I thought you did a good job with the time travel; even though I’m the type of reader who wants to know more of the nuts-and-bolts behind certain concepts, I was satisfied with the amount of information you revealed through the text.
If you could time-shift backwards, is there anything you’d change or add to the novel? Is there a moment in your own life you’d like to re-experience with a new, more mature perspective?
I wouldn’t change anything about the novel. Not because I can’t think of anything to change, but because I just can’t go there. Where would I stop? Every single line could be different (and, at one point, was), and editing is as much about fixing things as it is about knowing when to let go.
I’m not big on wanting to go back in time. Maybe that seems strange considering the subject matter of The Lost Boys Symphony. My belief is that our own subjectivity is incredibly narrow, and our memories are narrower still. Like everyone else, I make my memories mean what I want them to mean, and that meaning changes over time. The way I choose to remember my memories is almost the entirety of who I am. It’s not tempting to me to go back and relive or change anything from my past, because I think that would make me a different person than I am, and at this moment in my life I happen to like myself the way I am. Ask again in a few years, though, and who knows what I’d say.

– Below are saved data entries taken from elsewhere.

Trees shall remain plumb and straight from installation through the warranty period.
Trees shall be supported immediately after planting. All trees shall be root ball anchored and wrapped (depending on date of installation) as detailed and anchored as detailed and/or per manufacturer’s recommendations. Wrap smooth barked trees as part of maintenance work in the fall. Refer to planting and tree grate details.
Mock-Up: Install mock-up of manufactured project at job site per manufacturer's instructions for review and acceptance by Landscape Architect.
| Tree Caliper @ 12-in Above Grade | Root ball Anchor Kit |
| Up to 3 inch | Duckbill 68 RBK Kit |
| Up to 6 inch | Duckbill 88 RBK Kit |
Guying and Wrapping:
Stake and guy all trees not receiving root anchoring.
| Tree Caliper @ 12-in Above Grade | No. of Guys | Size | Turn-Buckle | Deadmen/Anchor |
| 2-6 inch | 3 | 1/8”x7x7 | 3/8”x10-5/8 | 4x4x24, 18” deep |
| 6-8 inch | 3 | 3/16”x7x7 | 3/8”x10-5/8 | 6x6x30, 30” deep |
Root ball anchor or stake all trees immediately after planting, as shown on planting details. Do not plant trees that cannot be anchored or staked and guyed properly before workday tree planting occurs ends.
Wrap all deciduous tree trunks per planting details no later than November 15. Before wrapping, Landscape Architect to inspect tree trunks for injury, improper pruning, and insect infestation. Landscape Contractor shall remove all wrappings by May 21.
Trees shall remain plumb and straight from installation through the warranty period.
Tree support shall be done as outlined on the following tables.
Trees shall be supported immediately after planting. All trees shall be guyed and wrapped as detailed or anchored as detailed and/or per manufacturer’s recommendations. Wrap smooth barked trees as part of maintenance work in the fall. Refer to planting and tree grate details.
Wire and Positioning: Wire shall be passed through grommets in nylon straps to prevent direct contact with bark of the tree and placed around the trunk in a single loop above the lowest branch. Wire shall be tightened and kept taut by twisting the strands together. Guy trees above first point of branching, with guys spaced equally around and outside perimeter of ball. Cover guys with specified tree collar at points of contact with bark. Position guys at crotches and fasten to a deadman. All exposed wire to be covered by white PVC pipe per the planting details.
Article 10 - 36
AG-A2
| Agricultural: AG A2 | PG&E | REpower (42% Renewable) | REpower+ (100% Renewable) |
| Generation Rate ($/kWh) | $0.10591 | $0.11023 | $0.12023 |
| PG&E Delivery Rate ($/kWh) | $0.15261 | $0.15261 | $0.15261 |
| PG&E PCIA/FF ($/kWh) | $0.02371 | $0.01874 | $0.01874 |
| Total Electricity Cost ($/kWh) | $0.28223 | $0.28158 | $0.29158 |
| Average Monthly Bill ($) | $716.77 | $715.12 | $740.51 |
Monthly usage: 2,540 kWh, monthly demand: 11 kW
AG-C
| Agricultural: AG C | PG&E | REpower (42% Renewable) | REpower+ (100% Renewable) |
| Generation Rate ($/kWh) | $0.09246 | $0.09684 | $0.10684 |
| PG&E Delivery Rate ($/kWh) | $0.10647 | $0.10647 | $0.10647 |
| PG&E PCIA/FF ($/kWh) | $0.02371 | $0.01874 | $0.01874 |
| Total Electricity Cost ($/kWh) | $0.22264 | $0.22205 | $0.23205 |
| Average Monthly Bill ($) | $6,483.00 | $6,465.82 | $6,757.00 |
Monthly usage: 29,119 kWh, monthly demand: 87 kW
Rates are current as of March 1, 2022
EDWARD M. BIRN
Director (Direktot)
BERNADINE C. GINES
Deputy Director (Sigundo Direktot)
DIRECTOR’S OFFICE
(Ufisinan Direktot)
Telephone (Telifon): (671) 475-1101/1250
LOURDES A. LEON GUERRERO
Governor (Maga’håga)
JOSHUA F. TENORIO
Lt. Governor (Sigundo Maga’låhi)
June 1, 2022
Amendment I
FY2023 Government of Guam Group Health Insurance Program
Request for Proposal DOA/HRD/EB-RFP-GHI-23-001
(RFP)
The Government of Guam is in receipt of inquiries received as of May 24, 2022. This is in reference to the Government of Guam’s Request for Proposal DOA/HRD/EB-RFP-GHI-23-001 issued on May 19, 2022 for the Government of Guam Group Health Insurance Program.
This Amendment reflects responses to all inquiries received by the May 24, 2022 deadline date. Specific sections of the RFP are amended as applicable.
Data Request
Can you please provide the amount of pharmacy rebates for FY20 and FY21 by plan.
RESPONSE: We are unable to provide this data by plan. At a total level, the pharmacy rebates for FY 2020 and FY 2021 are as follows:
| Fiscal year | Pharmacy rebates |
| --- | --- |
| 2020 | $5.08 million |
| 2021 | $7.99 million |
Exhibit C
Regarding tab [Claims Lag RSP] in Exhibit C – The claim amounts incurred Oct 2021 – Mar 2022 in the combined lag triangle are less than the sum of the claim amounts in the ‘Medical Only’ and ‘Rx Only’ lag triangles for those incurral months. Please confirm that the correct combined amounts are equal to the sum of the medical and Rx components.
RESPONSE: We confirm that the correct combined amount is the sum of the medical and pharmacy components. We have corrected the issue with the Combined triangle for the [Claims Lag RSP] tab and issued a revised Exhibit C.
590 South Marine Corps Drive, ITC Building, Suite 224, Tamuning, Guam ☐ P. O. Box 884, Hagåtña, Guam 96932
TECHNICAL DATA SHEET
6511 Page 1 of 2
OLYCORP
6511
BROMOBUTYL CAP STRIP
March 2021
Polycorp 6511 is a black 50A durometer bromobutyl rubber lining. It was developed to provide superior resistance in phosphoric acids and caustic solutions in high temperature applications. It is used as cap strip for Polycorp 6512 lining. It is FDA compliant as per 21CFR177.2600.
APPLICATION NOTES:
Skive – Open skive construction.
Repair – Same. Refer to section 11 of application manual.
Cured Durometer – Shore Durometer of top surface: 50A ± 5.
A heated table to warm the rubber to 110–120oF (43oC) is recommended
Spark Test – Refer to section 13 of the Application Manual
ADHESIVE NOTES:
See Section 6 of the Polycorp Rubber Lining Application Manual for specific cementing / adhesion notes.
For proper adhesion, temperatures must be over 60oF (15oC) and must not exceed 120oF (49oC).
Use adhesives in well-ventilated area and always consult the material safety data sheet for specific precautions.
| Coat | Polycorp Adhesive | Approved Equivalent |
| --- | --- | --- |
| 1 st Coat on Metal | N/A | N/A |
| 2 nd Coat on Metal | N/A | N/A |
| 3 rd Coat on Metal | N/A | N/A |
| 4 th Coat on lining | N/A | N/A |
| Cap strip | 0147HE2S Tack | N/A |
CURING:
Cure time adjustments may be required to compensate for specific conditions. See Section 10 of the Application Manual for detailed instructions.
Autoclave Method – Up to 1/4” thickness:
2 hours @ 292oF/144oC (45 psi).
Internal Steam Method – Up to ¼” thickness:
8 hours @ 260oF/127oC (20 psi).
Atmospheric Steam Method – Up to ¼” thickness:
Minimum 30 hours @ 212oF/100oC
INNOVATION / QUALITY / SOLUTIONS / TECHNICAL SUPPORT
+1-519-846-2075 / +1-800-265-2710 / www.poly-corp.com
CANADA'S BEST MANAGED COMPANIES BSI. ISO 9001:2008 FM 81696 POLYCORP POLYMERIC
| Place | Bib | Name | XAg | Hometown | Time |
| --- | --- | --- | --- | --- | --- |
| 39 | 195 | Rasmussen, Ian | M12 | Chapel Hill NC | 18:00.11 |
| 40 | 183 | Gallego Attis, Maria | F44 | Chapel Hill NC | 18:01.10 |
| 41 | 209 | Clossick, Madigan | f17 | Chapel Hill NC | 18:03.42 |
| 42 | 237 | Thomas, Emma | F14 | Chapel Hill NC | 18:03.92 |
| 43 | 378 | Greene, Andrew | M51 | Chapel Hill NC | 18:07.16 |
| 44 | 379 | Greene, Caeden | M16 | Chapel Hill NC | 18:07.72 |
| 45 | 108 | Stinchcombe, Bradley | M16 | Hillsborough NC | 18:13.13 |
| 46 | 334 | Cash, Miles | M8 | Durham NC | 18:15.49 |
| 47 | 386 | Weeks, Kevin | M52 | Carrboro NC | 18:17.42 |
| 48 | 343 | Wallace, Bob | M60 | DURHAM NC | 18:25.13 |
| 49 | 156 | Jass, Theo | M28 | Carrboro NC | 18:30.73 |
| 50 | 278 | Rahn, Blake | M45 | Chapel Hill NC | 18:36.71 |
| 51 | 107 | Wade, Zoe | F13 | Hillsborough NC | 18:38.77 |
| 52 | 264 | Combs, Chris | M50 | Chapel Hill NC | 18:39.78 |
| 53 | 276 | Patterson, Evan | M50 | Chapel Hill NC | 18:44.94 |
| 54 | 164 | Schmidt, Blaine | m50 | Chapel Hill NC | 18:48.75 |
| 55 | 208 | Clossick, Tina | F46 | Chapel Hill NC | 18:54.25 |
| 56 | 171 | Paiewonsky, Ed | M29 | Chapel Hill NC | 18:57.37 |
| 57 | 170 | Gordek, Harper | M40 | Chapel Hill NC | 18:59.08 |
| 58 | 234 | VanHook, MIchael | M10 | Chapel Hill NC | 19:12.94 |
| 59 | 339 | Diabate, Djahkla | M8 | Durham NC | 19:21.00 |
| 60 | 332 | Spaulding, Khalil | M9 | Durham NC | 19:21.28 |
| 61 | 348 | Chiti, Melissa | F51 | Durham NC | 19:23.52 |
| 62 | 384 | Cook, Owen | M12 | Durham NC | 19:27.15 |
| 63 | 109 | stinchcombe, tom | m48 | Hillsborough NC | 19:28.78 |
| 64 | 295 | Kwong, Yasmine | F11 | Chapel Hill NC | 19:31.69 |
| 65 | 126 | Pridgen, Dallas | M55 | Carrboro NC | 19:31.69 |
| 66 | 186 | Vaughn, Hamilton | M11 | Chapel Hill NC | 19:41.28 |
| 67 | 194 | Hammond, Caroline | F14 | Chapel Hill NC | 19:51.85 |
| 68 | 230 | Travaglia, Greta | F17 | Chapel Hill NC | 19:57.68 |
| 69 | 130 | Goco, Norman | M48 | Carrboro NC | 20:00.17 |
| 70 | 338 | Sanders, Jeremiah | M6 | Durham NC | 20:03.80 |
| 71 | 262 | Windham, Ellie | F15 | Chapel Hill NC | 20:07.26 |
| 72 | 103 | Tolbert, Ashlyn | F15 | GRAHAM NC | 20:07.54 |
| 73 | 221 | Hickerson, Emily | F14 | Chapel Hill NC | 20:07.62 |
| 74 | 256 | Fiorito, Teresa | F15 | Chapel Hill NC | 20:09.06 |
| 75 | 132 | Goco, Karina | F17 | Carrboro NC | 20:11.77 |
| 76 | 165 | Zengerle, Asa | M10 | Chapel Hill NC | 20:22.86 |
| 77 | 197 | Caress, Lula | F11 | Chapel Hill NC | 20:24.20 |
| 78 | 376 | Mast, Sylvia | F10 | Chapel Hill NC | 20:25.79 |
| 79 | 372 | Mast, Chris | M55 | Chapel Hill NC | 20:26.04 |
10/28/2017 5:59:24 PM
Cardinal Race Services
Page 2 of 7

I think that’s a really good answer, actually!
Are you currently working on any writing projects, and if so, are there any details you’d like to share?
I’m working, almost done now, with a book called The Empathy Machine. It’s much less autobiographical, much broader, and I think more exciting than The Lost Boys Symphony. It takes place in the near future, and it’s about a form of virtual reality that’s based on recording the thoughts of a select few and disseminating those thoughts to the masses as entertainment. I don’t know how to elevator pitch it yet, honestly.
That does sound interesting, and I’m looking forward to reading it!
Finally, I’d like to know if you have a favorite drink — either relating to your creative process (as a relaxation aid while writing, for example) or something involved with your work. Are there any beverages which remind you of working on The Lost Boys Symphony, or which you drank to celebrate its publication?
Coffee, for one. And water. Boring, I know, but while writing, I need like three half-full water glasses around so I am not tempted to get up. I’ve written with a sleeping cat pinning my arms to the table for the same reason, and even tried it with my baby boy when he was just a lump, though that didn’t last.
As for celebratory drinks, yes and yes and yes. I still have about a quarter bottle of George T. Stagg overproof bourbon that I bought while editing The Lost Boys Symphony. Stagg is amazing, powerful stuff, and its limited release makes it very hard to find. I don’t say this to be all “Look at me and my fancy hard-to-find whiskey,” I say it because I think it’s important to have a hard-to-find bottle in the cupboard for nights when you’ve finished a draft, or sold a book, or found out about a good review, or for pub day. If it’s not hard to find, you’ll just drink it on any old night and where’s the fun in that?
My thoughts exactly. Thanks so much for your time, Mr. Ferguson!